| Problem requirements |
Determine which lines of the records include the word "ESPRIT", and copy them.

| Saved data entries |

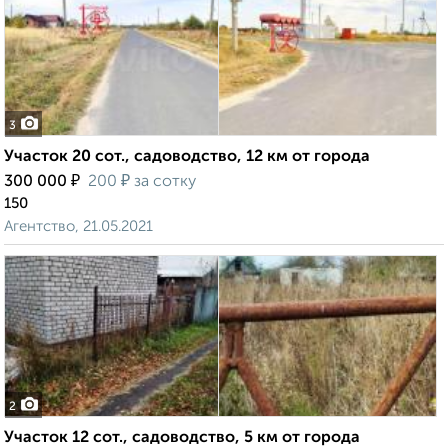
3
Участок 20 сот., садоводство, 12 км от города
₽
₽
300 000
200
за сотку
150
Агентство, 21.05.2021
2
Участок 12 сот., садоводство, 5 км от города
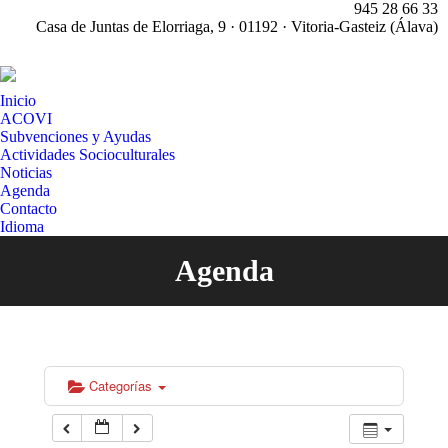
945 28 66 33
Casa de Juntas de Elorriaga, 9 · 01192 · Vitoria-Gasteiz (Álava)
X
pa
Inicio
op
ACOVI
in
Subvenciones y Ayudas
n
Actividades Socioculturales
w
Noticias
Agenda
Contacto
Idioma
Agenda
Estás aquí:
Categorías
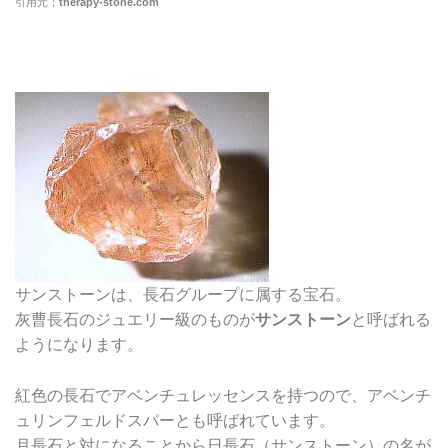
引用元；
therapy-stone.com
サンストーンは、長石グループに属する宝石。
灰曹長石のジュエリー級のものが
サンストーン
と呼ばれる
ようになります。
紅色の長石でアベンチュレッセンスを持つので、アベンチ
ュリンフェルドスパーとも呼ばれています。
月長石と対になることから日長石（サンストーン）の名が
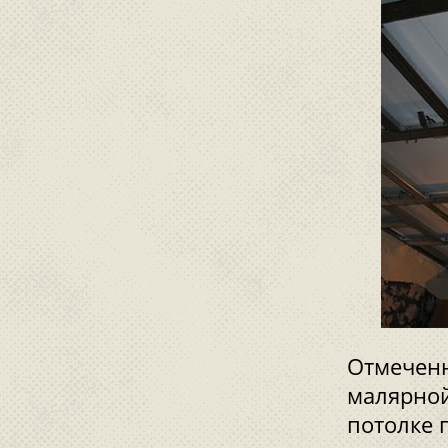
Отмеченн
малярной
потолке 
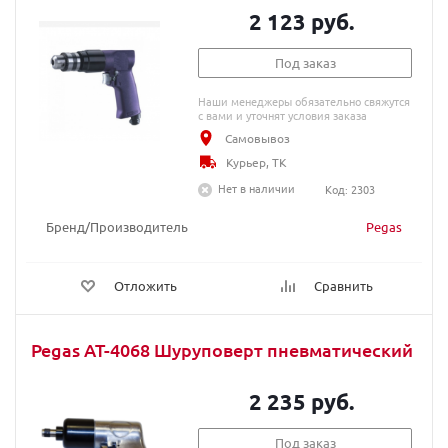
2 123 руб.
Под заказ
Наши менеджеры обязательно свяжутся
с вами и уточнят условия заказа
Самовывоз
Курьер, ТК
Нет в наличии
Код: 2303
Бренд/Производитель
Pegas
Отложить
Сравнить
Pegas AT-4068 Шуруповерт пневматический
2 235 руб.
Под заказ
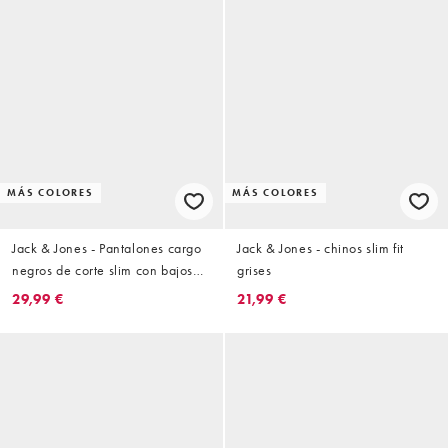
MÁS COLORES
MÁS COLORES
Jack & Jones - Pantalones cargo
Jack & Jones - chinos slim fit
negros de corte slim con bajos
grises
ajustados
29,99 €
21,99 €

...

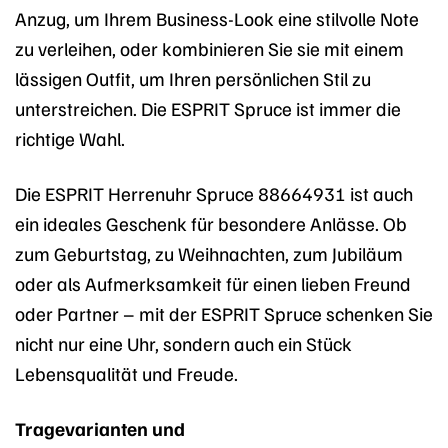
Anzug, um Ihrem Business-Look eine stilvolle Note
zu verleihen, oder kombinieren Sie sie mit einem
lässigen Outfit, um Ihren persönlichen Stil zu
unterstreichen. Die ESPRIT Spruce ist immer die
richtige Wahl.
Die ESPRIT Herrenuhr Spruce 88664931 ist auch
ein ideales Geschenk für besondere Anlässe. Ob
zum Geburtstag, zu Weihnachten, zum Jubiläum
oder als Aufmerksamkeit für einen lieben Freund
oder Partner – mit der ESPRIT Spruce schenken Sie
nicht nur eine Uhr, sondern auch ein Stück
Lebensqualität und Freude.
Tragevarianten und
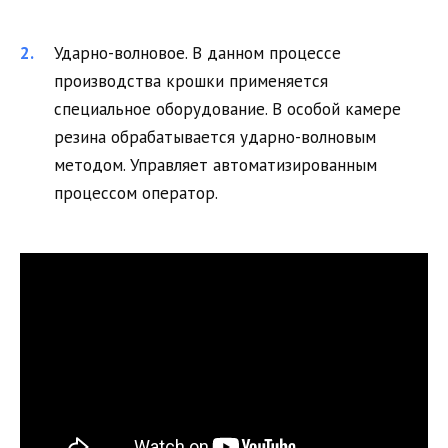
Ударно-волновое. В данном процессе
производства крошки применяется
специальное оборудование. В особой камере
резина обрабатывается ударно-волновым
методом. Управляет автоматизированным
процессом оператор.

* * *

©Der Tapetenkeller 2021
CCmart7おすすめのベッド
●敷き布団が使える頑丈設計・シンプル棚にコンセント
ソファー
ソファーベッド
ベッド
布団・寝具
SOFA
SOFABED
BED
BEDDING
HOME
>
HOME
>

| Exercise solution |
unterstreichen. Die ESPRIT Spruce ist immer die
Die ESPRIT Herrenuhr Spruce 88664931 ist auch
oder Partner – mit der ESPRIT Spruce schenken Sie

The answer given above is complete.